I am one of those annoying people who actively enjoys Christmas and its various trappings — the food, the pagan gobbledygook we hang all over our houses and even the dumb songs. Now, there are not often new Christmas carols. People try, but it’s hard to write a song that people will actually be singing a year from now, to say nothing of a full decade. We tell the song-writers, “No, who needs your dumb garbage song when we have, like, a hundred other Christmas carols that we already know the words to?”
This year, however, I have heard “Marshmallow World” repeatedly — in a commercial, in a viral video, at the grocery store and twice at the same mall. I had never noticed it before. I initially thought it was maybe one of those new garbage songs, but it’s apparently been around since Bing Crosby recorded the first version in 1950. It’s possible that everyone else knows about this song and I’m just oblivious, but even if there’s not a concentrated push for “Marshmallow World,” I want to go on the record saying it sucks.

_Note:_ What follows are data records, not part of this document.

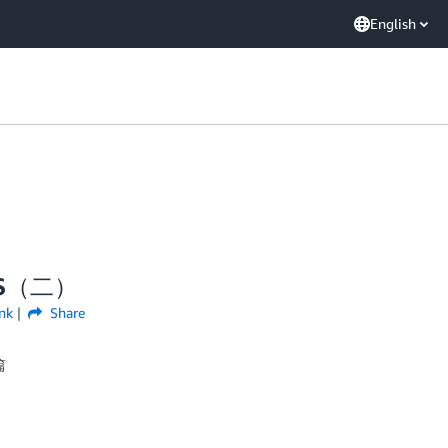
English
KS（二）
nk
Share
篇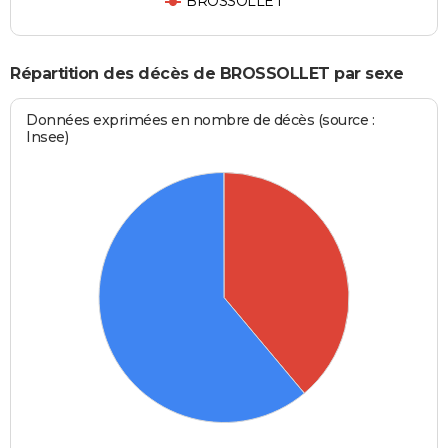
BROSSOLLET
Répartition des décès de BROSSOLLET par sexe
Données exprimées en nombre de décès (source :
Insee)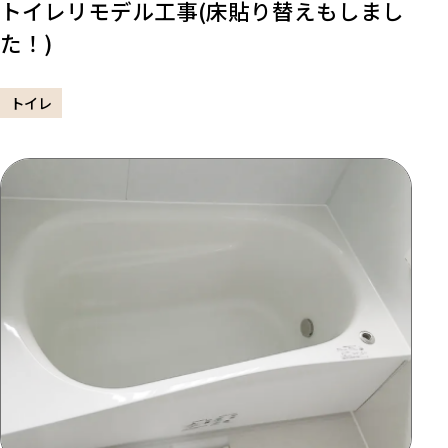
トイレリモデル工事(床貼り替えもしまし
た！)
トイレ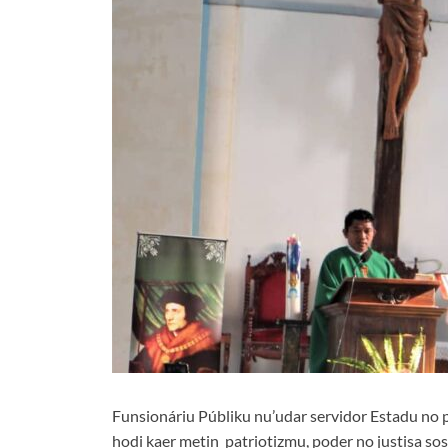
Funsionáriu Públiku nu’udar servidor Estadu no 
hodi kaer metin patriotizmu, poder no justisa sos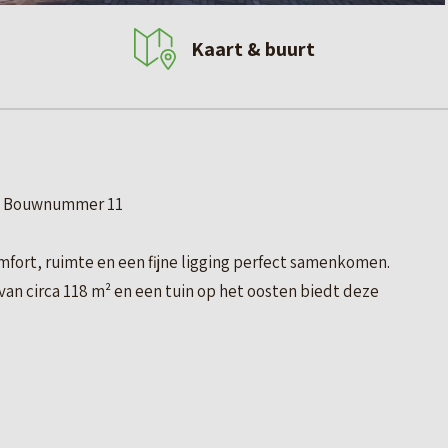
Kaart & buurt
l | Bouwnummer 11
ort, ruimte en een fijne ligging perfect samenkomen.
an circa 118 m² en een tuin op het oosten biedt deze
oning.
rivacy, meer buitenruimte en veel natuurlijk licht in de
ek om de dag ontspannen te beginnen in de ochtendzon.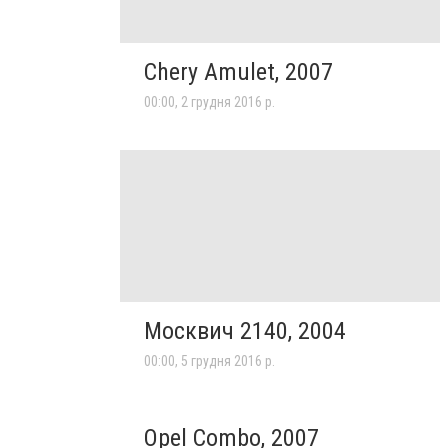
Chery Amulet, 2007
00:00, 2 грудня 2016 р.
Москвич 2140, 2004
00:00, 5 грудня 2016 р.
Opel Combo, 2007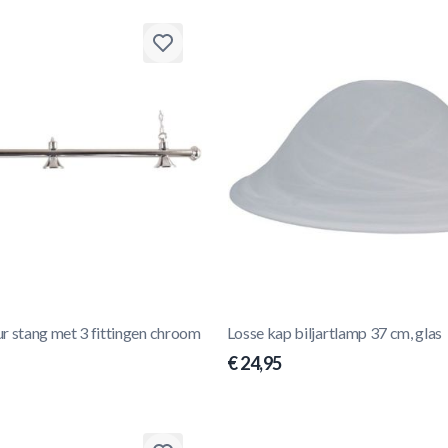
r stang met 3 fittingen chroom
Losse kap biljartlamp 37 cm, glas
€ 24,95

I realize the importance of secular holiday songs, but songs about winter are dumb because everyone knows it’s the season in which you’re most likely to die wearing a scarf. Snow makes most things worse. Also, when it snows, it doesn’t look like marshmallows. If you’re comparing snow to food, then shaved coconut or frosting make more sense. Marshmallows are uniform in size, whereas snow does not come in standardized units. As it stands now, “Marshmallow World” sounds like the worst set of levels from Super Mario Bros. 3. Finally, the line “It’s a yum-yummy world made for sweethearts” is offensively dumb. People who talk about how bad songwriting has gotten today need to remember that as long as words have been put to music, people have been half-assing it and saying “Well, this fits. Let’s just keep these crap lyrics until we think of something better” and then never thinking of anything better.
Please, stop with your non-Parson Brown-starring odes to the glimmering magic of a winter landscape.